Teamwork on inpatient medical units: assessing attitudes and barriers
- PMID: 20351159
- DOI: 10.1136/qshc.2008.028795
Teamwork on inpatient medical units: assessing attitudes and barriers
Abstract
Background: Discrepant attitudes about teamwork among nurses and physicians exist in operating rooms and intensive care units. Little is known about teamwork attitudes on general medical services.
Objective: To assess ratings of teamwork by providers on inpatient medical units and barriers to collaboration.
Design and participants: Nurses, primary hospital physicians and medical subspeciality consultants on four general medical units were surveyed.
Measurements: Providers rated the quality of communication and collaboration experienced with their own and other disciplines. Providers also rated potential barriers to collaboration. Differences between providers in ratings of collaboration and barriers were tested using analysis of variance.
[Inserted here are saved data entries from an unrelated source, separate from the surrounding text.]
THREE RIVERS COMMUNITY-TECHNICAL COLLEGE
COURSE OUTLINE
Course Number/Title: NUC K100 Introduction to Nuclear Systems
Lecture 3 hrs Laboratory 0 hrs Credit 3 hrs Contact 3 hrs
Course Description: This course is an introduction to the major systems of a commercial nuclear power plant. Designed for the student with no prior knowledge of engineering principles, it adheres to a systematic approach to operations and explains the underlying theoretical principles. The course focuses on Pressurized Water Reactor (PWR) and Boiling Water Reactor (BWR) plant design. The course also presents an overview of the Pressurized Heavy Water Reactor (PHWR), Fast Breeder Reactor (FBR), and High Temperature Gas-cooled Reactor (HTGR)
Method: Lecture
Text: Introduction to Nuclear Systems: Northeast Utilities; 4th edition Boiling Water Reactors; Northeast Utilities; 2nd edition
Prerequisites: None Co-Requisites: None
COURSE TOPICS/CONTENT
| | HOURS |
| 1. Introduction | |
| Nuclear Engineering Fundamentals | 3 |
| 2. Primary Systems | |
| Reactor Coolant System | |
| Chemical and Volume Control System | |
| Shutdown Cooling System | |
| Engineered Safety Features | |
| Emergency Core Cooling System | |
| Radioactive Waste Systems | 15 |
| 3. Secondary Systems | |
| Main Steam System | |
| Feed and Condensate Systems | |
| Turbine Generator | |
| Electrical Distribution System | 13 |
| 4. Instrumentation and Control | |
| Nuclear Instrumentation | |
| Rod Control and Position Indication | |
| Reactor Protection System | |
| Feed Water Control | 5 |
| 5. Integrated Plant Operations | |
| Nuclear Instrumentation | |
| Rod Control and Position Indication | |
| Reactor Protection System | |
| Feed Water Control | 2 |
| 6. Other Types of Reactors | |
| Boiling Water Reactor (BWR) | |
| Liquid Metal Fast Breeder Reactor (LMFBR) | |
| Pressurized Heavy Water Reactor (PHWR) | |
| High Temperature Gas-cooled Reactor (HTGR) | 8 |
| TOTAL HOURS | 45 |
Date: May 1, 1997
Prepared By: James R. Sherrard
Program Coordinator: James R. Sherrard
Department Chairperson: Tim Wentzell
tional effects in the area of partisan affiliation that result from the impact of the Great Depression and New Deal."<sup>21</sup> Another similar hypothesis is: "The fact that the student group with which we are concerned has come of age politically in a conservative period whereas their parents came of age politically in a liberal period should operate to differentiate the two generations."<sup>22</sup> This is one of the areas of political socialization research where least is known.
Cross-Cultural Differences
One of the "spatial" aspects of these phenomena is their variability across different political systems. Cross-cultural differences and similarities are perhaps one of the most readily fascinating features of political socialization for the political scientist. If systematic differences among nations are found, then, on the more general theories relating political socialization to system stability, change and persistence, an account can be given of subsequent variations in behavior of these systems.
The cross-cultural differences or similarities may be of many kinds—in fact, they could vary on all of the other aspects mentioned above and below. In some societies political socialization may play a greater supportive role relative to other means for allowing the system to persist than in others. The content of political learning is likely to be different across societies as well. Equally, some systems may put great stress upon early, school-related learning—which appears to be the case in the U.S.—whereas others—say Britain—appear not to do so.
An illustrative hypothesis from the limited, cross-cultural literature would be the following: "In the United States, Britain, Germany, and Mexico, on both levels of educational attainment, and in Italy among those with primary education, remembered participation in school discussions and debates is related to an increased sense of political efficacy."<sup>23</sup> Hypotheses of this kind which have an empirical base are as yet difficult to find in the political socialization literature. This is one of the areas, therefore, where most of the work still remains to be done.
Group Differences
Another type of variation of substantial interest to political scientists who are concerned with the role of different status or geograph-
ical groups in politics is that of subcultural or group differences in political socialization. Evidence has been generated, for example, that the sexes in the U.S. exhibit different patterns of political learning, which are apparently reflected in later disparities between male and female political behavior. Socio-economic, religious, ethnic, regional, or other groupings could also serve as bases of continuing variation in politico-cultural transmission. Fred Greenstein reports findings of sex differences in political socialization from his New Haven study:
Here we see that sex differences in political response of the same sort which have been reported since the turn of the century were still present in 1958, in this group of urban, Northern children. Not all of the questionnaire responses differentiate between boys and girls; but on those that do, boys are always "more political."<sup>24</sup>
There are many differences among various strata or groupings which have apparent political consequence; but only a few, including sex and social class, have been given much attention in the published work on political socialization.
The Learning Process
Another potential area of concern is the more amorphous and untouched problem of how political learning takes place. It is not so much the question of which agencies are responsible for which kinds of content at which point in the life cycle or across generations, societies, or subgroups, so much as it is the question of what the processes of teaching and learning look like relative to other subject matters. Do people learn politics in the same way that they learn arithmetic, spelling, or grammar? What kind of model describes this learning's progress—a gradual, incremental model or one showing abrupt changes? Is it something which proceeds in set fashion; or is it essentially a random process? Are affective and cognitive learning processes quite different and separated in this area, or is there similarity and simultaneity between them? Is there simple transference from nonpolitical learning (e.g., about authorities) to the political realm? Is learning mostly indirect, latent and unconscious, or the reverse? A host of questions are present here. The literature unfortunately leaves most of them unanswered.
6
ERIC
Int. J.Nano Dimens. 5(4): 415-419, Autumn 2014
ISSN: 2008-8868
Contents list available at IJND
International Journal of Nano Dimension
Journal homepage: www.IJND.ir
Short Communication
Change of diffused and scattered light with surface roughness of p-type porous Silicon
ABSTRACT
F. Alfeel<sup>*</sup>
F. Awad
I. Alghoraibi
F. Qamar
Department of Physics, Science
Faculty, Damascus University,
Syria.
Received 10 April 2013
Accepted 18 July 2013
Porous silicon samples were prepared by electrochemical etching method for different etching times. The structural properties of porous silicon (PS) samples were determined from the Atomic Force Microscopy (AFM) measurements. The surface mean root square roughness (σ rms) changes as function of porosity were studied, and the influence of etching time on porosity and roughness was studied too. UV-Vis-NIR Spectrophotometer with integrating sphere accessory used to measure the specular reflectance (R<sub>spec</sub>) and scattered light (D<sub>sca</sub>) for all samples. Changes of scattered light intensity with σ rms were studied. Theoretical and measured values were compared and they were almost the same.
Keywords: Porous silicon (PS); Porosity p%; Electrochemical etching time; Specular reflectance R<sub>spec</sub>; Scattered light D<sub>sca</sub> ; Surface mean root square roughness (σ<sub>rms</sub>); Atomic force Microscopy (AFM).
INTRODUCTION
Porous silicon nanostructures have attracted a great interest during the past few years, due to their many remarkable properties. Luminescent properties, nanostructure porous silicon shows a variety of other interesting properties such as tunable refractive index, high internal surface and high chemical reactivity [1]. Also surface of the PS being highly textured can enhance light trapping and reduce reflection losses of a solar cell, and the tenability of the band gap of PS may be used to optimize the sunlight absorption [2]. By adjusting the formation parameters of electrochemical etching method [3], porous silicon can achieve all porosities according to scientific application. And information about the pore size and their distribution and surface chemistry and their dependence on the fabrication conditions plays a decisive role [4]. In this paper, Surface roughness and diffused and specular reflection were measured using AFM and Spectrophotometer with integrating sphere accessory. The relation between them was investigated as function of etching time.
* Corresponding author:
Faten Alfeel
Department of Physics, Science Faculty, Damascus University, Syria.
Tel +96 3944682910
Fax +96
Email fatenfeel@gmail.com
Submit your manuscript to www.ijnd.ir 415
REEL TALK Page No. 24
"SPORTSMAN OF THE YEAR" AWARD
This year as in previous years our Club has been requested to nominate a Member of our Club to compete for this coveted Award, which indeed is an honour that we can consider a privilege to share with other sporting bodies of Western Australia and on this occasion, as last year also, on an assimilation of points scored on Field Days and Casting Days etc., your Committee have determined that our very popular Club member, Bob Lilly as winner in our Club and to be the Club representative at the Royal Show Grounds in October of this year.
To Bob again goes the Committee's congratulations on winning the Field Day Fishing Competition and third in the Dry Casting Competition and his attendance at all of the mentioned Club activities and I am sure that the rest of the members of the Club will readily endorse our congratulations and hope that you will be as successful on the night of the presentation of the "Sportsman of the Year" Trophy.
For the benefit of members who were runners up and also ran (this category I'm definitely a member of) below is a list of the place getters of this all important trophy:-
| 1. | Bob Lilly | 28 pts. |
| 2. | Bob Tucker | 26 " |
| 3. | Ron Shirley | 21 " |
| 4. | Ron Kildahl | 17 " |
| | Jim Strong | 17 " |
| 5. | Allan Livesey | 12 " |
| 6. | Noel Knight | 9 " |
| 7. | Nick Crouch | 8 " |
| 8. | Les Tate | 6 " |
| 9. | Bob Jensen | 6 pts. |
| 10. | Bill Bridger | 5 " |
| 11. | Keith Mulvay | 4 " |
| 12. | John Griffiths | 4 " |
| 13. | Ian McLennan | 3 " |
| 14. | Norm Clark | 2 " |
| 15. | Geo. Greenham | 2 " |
Results: Of 230 eligible providers, 159 (69%) completed the survey. Teamwork ratings of nurses were similarly high across provider types. Ratings of physicians differed considerably by provider type (p<or=0.001). Whereas the vast majority of physicians rated the quality of collaboration with nurses as high or very high, a minority of nurses rated collaboration with physicians as high or very high. Nurses perceived the biggest barriers to interdisciplinary communication to be difficulty identifying patients' providers and their roles. Primary hospital physicians rated not having physicians and nurses on a single telecommunication system as the biggest barrier.
Conclusions: In a general medical inpatient setting, discrepancies among nurses and physicians existed in ratings of collaboration and barriers to teamwork. Whereas physicians rated the quality of teamwork with nurses favourably, nurses perceived teamwork as suboptimal.